What legal standard applies to secondary service connection?
38 CFR § 3.310(a) states: "Disability which is proximately due to or the result of a service-connected disease or injury shall be service connected." The aggravation variant under § 3.310(b) applies where the primary condition permanently worsens a pre-existing disability beyond its natural progression. Both standards require a showing of nexus — a medical or scientific link between the primary condition and the secondary.
How strong is the medical evidence for this pairing?
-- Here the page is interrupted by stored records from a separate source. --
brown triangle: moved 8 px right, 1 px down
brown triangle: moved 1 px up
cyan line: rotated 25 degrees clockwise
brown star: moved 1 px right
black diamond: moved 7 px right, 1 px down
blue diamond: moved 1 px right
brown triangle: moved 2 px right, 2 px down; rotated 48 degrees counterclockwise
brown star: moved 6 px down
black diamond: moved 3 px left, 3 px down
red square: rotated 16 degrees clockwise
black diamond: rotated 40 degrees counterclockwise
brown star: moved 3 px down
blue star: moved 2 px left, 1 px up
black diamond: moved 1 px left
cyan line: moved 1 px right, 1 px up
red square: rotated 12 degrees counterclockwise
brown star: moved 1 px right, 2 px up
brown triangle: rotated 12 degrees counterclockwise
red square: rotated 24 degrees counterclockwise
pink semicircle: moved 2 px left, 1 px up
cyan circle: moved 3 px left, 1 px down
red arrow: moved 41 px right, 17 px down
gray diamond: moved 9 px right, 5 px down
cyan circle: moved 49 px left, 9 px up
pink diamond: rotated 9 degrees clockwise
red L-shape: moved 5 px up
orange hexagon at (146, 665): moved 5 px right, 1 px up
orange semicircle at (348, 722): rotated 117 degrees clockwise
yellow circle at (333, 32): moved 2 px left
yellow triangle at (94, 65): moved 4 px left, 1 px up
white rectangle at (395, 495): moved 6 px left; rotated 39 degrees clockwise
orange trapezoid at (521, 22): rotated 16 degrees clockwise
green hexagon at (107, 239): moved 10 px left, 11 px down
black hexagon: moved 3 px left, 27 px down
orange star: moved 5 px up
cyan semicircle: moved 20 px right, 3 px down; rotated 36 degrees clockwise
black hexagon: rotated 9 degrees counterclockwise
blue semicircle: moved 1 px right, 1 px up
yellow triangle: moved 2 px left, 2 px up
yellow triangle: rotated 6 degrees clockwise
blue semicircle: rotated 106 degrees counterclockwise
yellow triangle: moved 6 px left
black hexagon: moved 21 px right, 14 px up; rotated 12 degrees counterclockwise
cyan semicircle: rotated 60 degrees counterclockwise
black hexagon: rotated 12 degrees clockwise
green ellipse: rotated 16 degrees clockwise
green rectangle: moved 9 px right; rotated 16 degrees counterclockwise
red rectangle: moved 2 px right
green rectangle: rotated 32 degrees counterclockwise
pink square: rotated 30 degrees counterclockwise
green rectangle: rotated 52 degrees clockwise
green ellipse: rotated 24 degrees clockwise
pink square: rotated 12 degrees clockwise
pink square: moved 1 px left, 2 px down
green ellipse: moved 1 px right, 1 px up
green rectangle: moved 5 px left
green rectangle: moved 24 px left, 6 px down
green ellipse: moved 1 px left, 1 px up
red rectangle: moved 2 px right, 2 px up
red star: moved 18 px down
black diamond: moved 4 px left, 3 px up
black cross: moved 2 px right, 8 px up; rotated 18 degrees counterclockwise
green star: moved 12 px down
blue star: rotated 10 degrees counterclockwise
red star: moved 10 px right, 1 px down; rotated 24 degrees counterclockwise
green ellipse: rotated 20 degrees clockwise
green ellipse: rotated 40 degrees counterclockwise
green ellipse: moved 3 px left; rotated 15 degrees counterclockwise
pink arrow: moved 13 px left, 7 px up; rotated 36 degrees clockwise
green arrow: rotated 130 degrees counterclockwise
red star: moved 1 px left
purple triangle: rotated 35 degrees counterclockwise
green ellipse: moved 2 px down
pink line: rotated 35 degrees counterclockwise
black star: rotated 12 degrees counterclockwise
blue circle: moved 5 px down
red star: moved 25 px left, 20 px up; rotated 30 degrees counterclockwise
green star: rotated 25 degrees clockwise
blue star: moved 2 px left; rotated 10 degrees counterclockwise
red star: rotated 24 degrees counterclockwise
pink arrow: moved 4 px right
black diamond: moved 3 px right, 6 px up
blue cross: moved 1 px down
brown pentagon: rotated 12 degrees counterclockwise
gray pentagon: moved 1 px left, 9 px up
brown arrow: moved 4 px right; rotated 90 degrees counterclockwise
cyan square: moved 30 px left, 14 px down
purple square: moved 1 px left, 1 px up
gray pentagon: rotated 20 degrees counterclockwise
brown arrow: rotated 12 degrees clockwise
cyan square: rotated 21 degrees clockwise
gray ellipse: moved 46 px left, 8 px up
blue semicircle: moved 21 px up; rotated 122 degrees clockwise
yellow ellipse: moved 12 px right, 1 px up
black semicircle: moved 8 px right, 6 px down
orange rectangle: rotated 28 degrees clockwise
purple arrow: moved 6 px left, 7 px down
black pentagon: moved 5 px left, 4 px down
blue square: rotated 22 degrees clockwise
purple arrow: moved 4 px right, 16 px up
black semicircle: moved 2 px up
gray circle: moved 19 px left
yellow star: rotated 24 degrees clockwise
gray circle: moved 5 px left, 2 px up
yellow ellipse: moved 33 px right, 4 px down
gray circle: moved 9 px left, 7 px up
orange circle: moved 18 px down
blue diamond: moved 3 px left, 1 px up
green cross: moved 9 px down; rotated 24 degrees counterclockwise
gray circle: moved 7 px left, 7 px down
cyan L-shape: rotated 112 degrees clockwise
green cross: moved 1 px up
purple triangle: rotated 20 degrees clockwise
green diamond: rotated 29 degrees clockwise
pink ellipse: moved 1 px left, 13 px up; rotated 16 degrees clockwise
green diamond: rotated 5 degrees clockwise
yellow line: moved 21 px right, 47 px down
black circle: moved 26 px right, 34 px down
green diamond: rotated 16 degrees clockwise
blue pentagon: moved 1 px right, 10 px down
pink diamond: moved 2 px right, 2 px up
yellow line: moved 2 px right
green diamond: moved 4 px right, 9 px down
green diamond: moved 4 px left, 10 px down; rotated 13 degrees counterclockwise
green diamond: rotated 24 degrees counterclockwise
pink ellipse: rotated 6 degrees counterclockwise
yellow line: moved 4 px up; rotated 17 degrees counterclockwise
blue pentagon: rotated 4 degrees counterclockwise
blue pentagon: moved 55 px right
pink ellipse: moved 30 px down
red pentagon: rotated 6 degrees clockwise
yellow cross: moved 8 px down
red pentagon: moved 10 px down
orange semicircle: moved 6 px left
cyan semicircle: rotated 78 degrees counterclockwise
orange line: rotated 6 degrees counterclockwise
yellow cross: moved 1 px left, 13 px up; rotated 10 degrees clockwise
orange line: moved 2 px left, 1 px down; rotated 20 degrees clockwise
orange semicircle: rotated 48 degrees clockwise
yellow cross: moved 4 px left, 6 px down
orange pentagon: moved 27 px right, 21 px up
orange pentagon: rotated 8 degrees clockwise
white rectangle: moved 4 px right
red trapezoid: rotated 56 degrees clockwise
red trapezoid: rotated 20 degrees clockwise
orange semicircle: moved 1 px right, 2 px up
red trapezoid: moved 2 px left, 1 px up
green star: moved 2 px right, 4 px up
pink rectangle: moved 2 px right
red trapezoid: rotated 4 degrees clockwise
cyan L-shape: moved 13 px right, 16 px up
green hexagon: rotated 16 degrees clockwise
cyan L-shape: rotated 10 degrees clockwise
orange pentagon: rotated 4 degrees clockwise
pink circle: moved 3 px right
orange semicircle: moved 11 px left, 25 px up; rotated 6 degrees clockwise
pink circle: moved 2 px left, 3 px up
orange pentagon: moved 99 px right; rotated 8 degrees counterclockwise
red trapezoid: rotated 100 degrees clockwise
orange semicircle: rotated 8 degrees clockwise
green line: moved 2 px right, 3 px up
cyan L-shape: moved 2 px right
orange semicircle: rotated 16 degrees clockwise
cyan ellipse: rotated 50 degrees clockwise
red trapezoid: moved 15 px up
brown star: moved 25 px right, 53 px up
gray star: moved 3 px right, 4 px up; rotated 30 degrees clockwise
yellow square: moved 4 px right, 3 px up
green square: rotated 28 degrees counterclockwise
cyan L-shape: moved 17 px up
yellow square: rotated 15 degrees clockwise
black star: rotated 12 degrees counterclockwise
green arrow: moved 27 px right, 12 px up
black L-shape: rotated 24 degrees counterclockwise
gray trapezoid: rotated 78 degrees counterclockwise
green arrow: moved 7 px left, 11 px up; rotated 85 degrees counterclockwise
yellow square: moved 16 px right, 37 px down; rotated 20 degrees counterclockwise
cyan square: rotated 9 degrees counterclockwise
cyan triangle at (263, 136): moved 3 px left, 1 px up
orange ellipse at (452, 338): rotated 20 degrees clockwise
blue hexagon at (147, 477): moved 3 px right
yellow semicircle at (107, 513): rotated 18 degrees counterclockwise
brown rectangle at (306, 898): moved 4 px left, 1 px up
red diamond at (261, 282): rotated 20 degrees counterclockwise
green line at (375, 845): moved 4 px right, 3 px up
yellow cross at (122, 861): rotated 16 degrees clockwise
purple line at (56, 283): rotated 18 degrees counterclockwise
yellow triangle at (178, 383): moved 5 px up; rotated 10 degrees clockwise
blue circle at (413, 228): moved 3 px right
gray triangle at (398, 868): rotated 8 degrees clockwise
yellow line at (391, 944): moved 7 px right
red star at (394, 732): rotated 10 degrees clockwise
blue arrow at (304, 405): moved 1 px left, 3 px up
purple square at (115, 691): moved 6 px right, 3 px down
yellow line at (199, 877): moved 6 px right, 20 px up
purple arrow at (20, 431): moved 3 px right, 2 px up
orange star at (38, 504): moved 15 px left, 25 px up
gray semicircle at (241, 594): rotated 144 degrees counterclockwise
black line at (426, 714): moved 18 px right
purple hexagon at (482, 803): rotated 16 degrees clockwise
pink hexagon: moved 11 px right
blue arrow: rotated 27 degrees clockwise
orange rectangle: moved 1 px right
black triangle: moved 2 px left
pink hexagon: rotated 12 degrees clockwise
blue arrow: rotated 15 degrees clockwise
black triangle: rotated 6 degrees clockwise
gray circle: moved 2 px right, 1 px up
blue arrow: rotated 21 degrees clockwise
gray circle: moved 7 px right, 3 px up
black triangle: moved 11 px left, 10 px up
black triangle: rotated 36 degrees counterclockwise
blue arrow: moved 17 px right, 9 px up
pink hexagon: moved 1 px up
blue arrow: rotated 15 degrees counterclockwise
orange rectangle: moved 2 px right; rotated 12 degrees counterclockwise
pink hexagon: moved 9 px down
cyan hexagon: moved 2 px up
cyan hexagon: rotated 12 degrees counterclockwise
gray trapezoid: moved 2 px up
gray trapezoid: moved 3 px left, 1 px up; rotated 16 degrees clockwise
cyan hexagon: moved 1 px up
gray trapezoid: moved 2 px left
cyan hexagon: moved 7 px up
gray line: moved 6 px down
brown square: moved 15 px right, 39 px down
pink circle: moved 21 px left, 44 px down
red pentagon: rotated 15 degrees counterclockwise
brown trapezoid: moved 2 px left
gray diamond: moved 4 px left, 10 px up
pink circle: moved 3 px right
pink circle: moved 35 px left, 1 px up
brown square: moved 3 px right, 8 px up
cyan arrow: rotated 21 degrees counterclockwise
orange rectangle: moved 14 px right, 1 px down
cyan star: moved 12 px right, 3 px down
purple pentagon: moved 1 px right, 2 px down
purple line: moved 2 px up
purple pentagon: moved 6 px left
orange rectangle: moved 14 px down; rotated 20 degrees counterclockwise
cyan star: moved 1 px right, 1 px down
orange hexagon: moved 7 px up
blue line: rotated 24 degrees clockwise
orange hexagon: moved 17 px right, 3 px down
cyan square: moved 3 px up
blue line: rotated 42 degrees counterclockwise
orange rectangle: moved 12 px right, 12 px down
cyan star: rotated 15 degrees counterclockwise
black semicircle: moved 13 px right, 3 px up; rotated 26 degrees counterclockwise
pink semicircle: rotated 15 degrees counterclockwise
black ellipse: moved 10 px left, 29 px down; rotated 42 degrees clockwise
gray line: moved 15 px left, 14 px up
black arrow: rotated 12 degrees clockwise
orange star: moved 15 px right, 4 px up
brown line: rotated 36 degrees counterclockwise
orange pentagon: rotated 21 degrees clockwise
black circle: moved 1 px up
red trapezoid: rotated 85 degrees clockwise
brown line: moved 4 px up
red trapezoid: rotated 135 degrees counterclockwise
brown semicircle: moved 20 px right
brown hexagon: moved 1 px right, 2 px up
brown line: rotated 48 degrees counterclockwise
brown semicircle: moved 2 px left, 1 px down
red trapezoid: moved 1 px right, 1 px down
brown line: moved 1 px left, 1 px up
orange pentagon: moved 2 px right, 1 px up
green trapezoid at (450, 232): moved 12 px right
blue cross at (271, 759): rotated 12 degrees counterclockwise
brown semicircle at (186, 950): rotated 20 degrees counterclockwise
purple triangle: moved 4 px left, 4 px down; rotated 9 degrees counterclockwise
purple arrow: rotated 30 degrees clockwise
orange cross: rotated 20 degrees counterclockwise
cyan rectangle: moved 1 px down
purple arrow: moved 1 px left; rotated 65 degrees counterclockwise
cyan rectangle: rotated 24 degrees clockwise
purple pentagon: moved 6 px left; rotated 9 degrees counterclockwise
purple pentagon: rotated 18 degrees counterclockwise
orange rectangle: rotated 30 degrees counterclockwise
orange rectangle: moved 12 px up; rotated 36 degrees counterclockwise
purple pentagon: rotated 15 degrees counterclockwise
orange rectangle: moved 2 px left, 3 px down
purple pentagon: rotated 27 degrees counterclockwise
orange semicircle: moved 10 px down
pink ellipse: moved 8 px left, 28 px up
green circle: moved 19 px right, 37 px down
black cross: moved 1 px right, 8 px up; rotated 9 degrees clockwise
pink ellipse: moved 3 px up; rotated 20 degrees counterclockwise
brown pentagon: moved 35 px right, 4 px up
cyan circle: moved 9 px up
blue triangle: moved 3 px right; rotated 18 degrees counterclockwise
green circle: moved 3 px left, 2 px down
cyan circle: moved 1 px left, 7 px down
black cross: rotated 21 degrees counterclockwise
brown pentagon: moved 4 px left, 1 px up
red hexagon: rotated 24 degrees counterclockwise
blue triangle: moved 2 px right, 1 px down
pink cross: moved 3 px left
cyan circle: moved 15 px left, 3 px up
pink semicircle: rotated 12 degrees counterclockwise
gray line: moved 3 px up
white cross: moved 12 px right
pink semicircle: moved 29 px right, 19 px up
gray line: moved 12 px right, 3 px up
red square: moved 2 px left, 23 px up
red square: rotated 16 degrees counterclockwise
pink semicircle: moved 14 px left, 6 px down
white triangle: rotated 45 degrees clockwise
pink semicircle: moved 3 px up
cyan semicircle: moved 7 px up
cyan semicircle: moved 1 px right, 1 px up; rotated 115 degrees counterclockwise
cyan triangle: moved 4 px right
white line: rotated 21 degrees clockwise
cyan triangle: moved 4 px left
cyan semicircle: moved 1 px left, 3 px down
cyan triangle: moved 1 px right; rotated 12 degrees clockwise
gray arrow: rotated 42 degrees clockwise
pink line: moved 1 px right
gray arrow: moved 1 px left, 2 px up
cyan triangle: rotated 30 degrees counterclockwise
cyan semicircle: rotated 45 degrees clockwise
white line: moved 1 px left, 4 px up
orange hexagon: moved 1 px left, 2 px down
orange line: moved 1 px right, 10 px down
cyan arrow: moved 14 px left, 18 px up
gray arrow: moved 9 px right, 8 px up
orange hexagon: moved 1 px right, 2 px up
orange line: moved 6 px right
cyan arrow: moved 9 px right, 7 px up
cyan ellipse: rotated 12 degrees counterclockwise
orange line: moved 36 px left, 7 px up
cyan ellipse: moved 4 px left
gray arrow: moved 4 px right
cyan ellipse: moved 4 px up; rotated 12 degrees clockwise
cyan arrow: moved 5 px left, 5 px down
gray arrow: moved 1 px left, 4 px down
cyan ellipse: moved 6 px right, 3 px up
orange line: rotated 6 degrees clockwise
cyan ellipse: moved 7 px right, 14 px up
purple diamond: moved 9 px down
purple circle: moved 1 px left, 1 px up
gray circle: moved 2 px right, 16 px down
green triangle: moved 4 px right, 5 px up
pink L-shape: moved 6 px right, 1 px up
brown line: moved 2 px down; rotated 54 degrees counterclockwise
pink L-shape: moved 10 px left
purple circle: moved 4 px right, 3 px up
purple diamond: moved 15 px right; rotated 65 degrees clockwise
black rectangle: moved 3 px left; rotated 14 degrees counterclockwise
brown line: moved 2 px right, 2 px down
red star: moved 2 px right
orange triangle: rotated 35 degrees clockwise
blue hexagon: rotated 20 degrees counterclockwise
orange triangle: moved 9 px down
The medical evidence supporting Knee Pain / Medial Compartment Osteoarthritis as secondary to Pes Planus (Flat Feet) is rated moderate. Bilateral or unilateral pes planus (flat feet) is a recognized cause of knee pain and osteoarthritis through the lower extremity kinetic chain. Excessive subtalar pronation from collapsed medial longitudinal arches causes obligatory tibial internal rotation during stance, which shifts the knee from a neutral position into valgus and internal rotation. This altered mechanical alignment increases medial compartment joint stress and lateral patellofemoral contact pressure. Finite element analysis of gait in subjects with pes planus documents a 5–18% increase in medial knee compartment loading compared to normal-arch controls. Over years of ambulation, this supraphysiologic medial compartment loading accelerates articular cartilage degeneration at the knee.
Do I need a nexus letter for a secondary claim?
The VA will not solicit nexus evidence on your behalf for secondary claims. In practice, a written nexus opinion from a private physician or independent medical examiner is essential — the VA's Compensation & Pension (C&P) examiner is not required to produce a favorable nexus opinion, and the VA has discretion to weigh competing opinions. Submitting a private nexus letter at the time of filing is the most reliable strategy.